**Written task:**
In the data below, find each line that contains the word "DiagonalizeTraits" and copy it.

· · · · ·

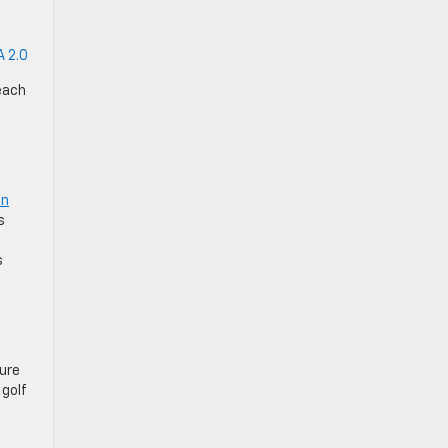
 2.0
each
in
s
s
ture
 golf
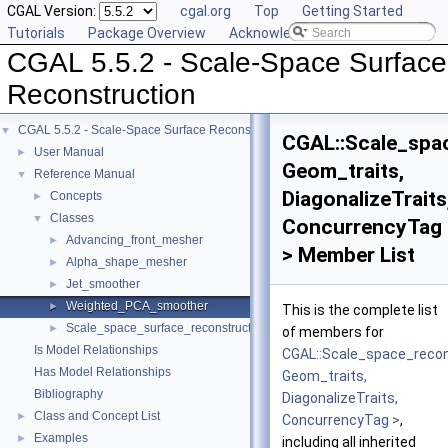
CGAL Version:
cgal.org
Top
Getting Started
Tutorials
Package Overview
Acknowledging CGAL
CGAL 5.5.2 - Scale-Space Surface
Reconstruction
CGAL 5.5.2 - Scale-Space Surface Reconstruction
▼
CGAL::Scale_spa
User Manual
►
Geom_traits,
Reference Manual
▼
DiagonalizeTraits
Concepts
►
Classes
▼
ConcurrencyTag
Advancing_front_mesher
►
> Member List
Alpha_shape_mesher
►
Jet_smoother
►
Weighted_PCA_smoother
►
This is the complete list
Scale_space_surface_reconstruction_3
►
of members for
Is Model Relationships
CGAL::Scale_space_reco
Has Model Relationships
Geom_traits,
Bibliography
DiagonalizeTraits,
Class and Concept List
►
ConcurrencyTag >
,
Examples
►
including all inherited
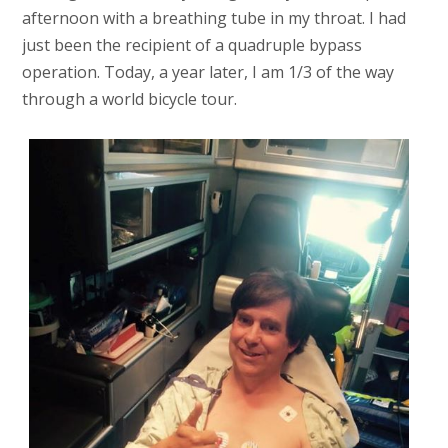
afternoon with a breathing tube in my throat. I had
just been the recipient of a quadruple bypass
operation. Today, a year later, I am 1/3 of the way
through a world bicycle tour.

· · · · ·

**Output of the exercise:**
DiagonalizeTraits
DiagonalizeTraits,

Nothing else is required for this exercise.